The former owner was nice enough to preserve some interesting documents with the house. Unfortunately, anything of significance from the home was previously sold off so there are mostly papers. One image, though, that shows the house as of some point in the late 1800s. The roof has been raised but the Victorian bump out hasn’t been added.

Closing Day

OK, so this was the official beginning. Closing day. Excited. Naive, it turns out. Happy to have it be official. We have one month of overlap with both houses – the idea being that we can get some clean up and painting done. There are a long list of projects to be tackled. It will turn out to have been a very incomplete list..

The journey begins

So, this isn’t actually the beginning, but it’s the first photo of us in front of the house. I’ll add some posts later to fill in the story so far – and some of the more interesting stories and pictures from the past few months.
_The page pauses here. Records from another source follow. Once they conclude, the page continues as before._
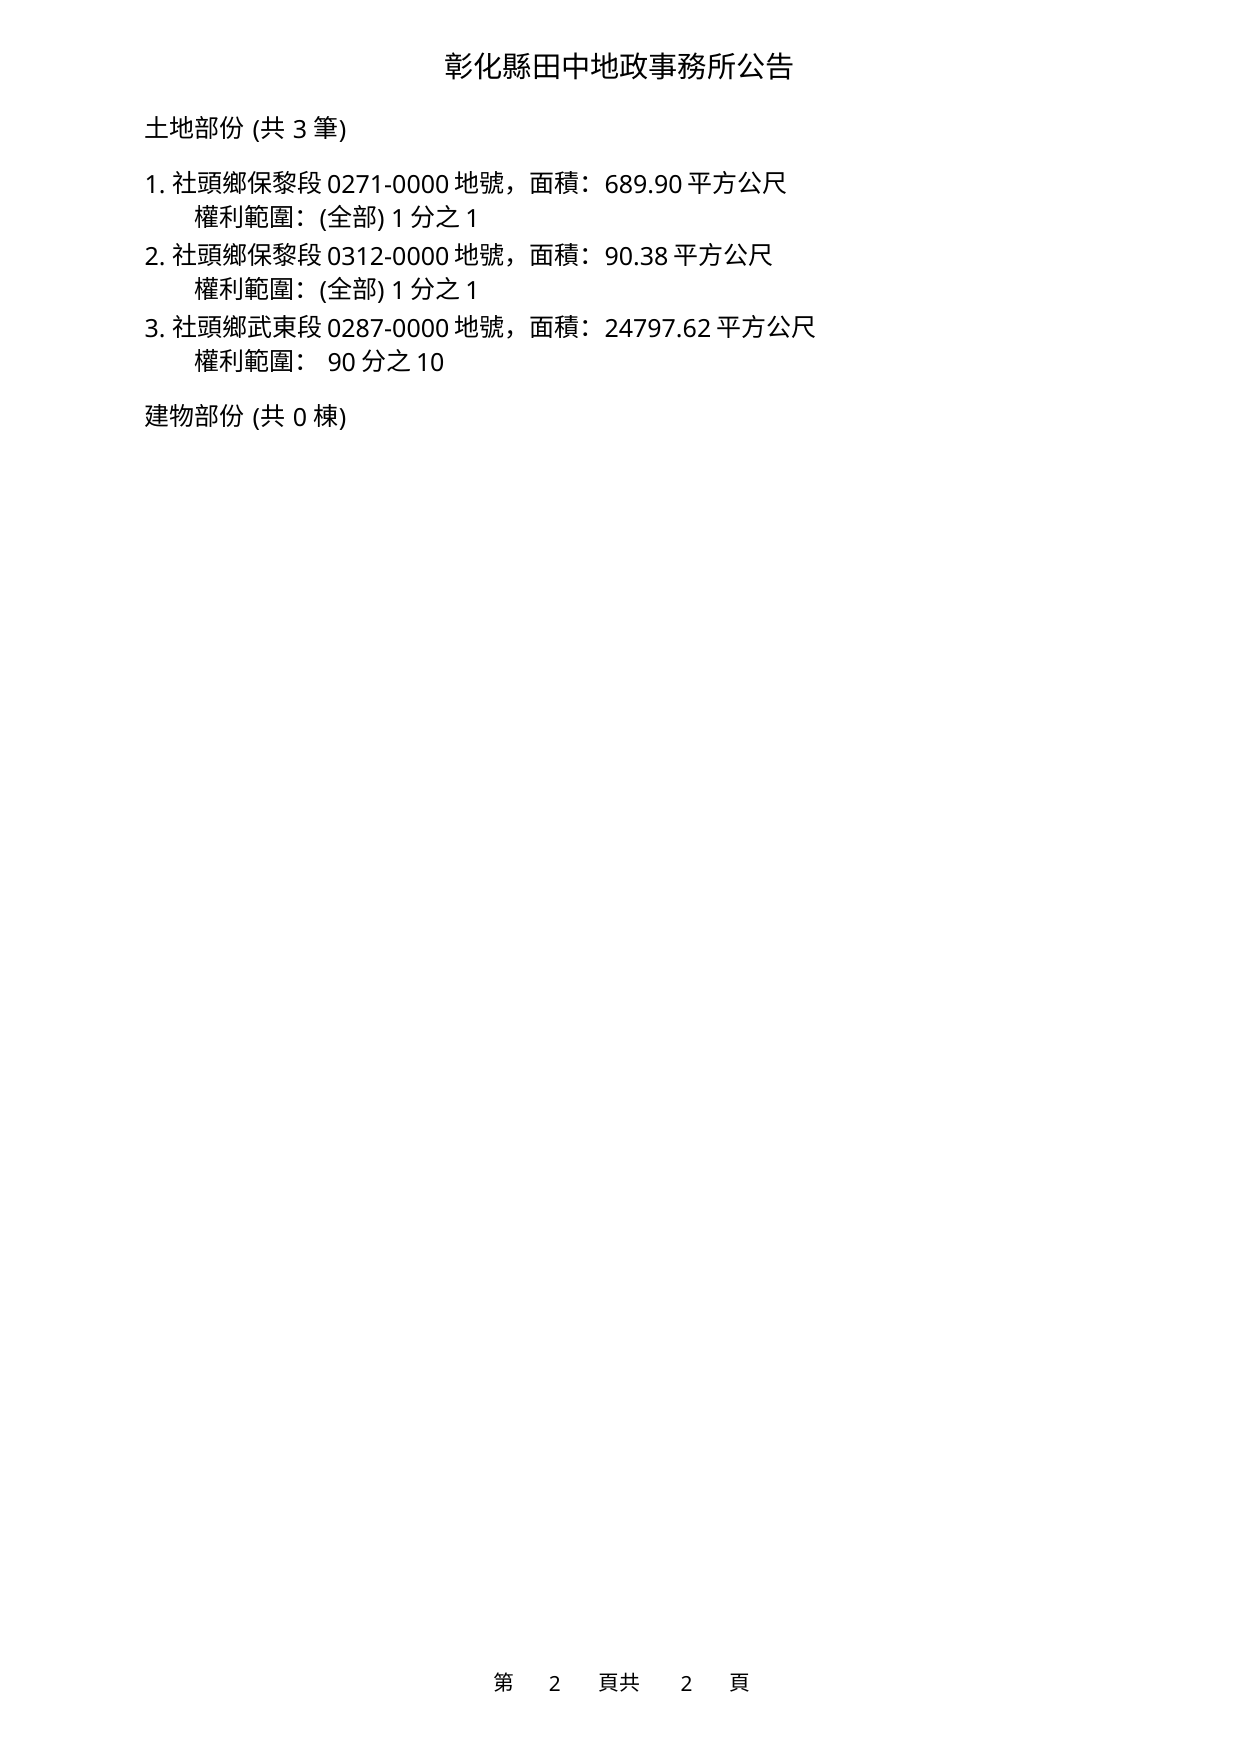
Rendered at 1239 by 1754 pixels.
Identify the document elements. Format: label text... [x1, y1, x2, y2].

table_cell [653, 454, 719, 1663]
table_cell [0, 41, 62, 94]
table_header [483, 0, 523, 41]
table_cell [0, 383, 62, 454]
table_cell 1. 社頭鄉保黎段0271-0000地號，面積：689.90平方公尺 權利範圍：(全部) 1分之1 [62, 166, 1177, 238]
table_header [1177, 0, 1239, 41]
table_cell 建物部份 (共 0 棟) [62, 383, 1177, 454]
table_cell [585, 454, 653, 1663]
table_header [62, 0, 483, 41]
table_header [760, 0, 1177, 41]
table_cell 3. 社頭鄉武東段0287-0000地號，面積：24797.62平方公尺 權利範圍： 90分之10 [62, 310, 1177, 382]
table_cell [0, 454, 62, 1663]
table_cell 2 [524, 1663, 585, 1704]
table_cell [760, 454, 1177, 1663]
table_header [720, 0, 760, 41]
table_cell [0, 95, 62, 166]
table_cell [0, 239, 62, 310]
table_cell [483, 454, 523, 1663]
table_cell [760, 1663, 1177, 1704]
table_cell 第 [483, 1663, 523, 1704]
table_header [585, 0, 653, 41]
table_cell [1177, 310, 1239, 382]
table_cell [1177, 383, 1239, 454]
table_header [0, 0, 62, 41]
table_cell [1177, 166, 1239, 238]
table_cell [1177, 95, 1239, 166]
table_cell [1177, 1663, 1239, 1704]
table_cell 2. 社頭鄉保黎段0312-0000地號，面積：90.38平方公尺 權利範圍：(全部) 1分之1 [62, 239, 1177, 310]
table_header [653, 0, 719, 41]
table_cell 2 [653, 1663, 719, 1704]
table_cell [1177, 239, 1239, 310]
table_cell 頁 [720, 1663, 760, 1704]
table_cell [62, 454, 483, 1663]
table_header [524, 0, 585, 41]
table_cell [0, 310, 62, 382]
table_cell [524, 454, 585, 1663]
table_cell [0, 1663, 62, 1704]
table_cell 彰化縣田中地政事務所公告 [62, 41, 1177, 94]
table_cell [62, 1663, 483, 1704]
table_cell [0, 166, 62, 238]
table_cell [1177, 454, 1239, 1663]
table_cell [720, 454, 760, 1663]
table_cell [1177, 41, 1239, 94]
table_cell 頁共 [585, 1663, 653, 1704]
table_cell 土地部份 (共 3 筆) [62, 95, 1177, 166]
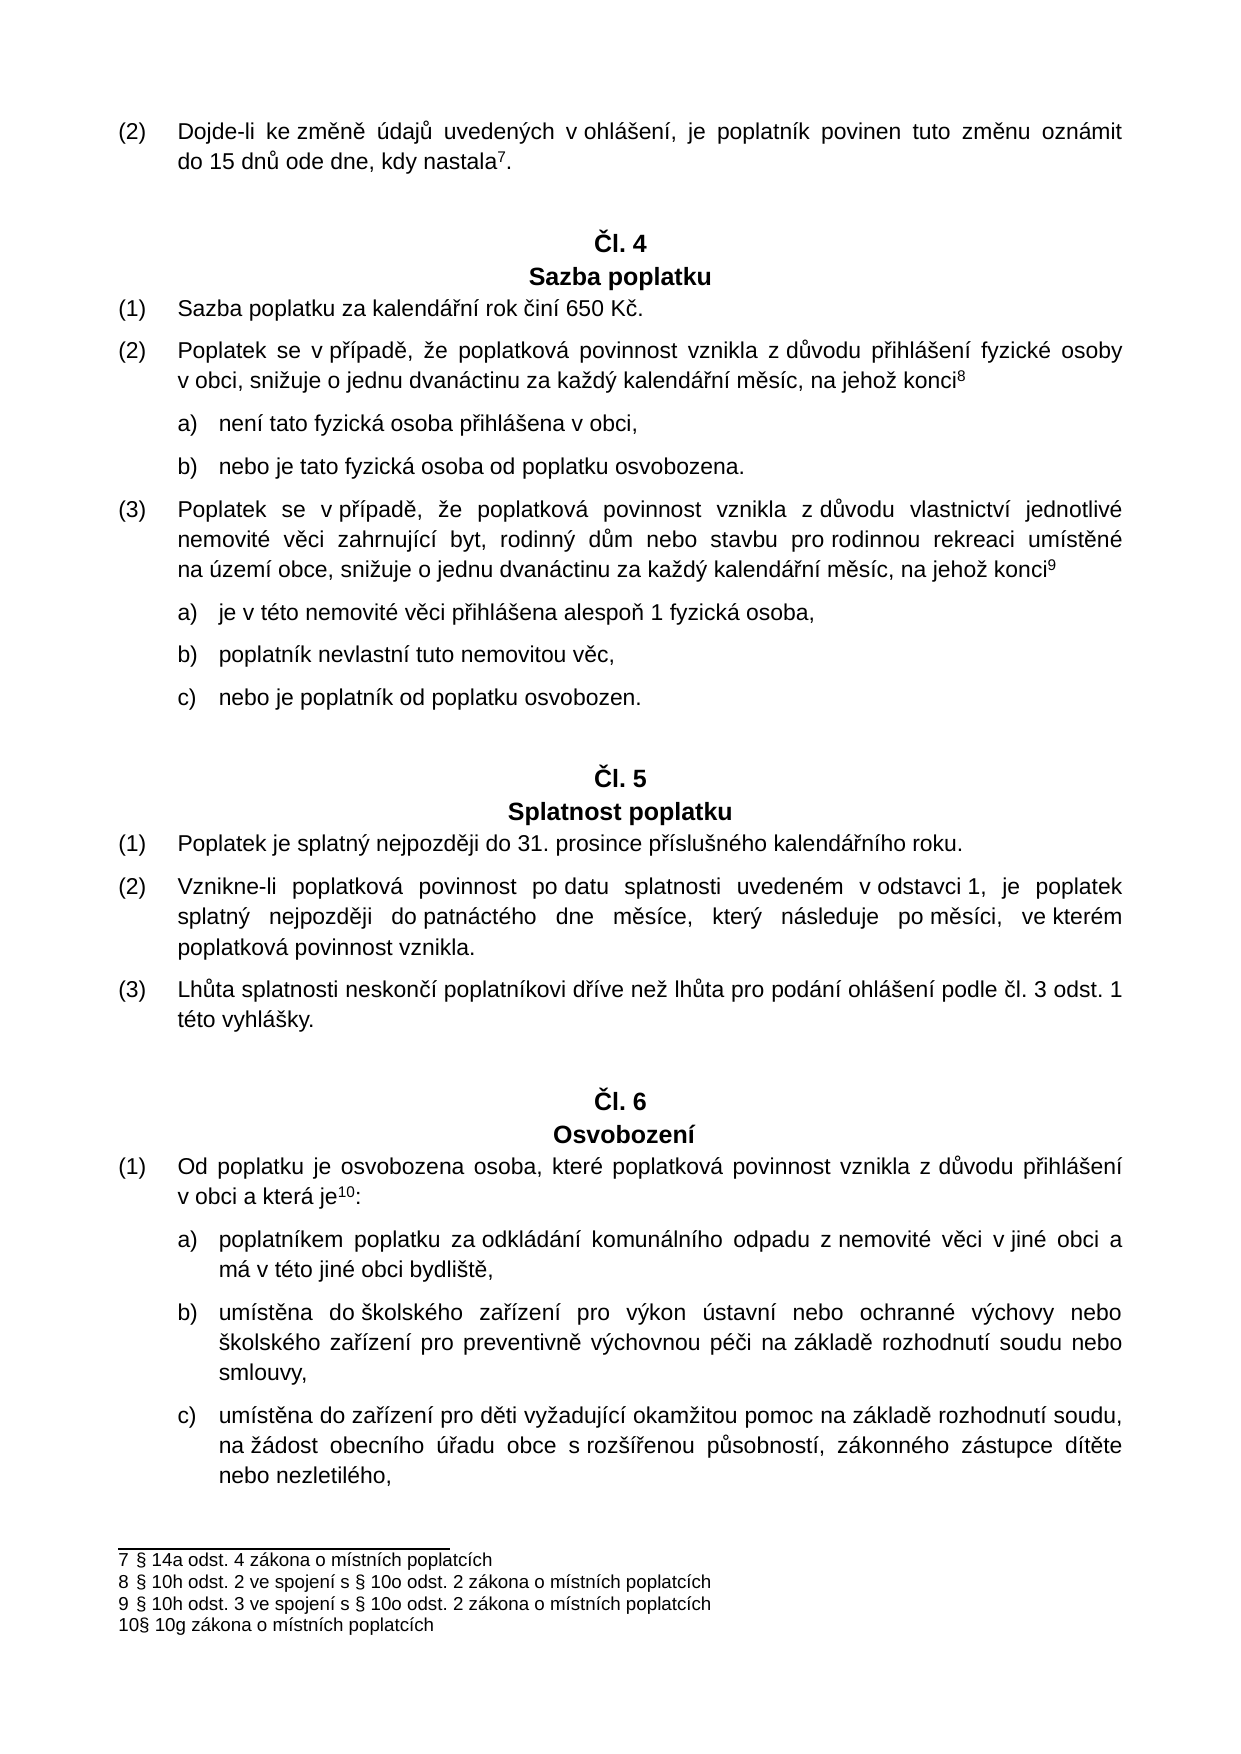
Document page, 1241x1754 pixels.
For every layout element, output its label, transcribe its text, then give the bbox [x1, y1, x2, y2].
This was “landscape demo day”, where we cleared out some of the overgrown brush and cut back the vines. I’d already taken a chainsaw to the wisteria that was growing in through the storm windows and weighing down the porch.

Bill Whitney (Whitney Designs) had tagged the landscaping that was appropriate for the early 1800s so we could keep that and clear out the rest to start fresh in the spring. Our new neighbor John volunteered not just his trailer to haul debris to the town dump but also himself. He put in a full day helping us remove three loads of brush and two loads of dried leaves for Tom’s compost pile down the street.

We also found that the bush in the driveway was covering up a well. Not just a dry hole in the ground but what looks like it could be used today for irrigation (if we ever needed it).

Some nice, visible progress and a chance to say “we’re here”. It’s also clear that this is not a project we can race through – not a sprint or even a marathon; it’s a journey.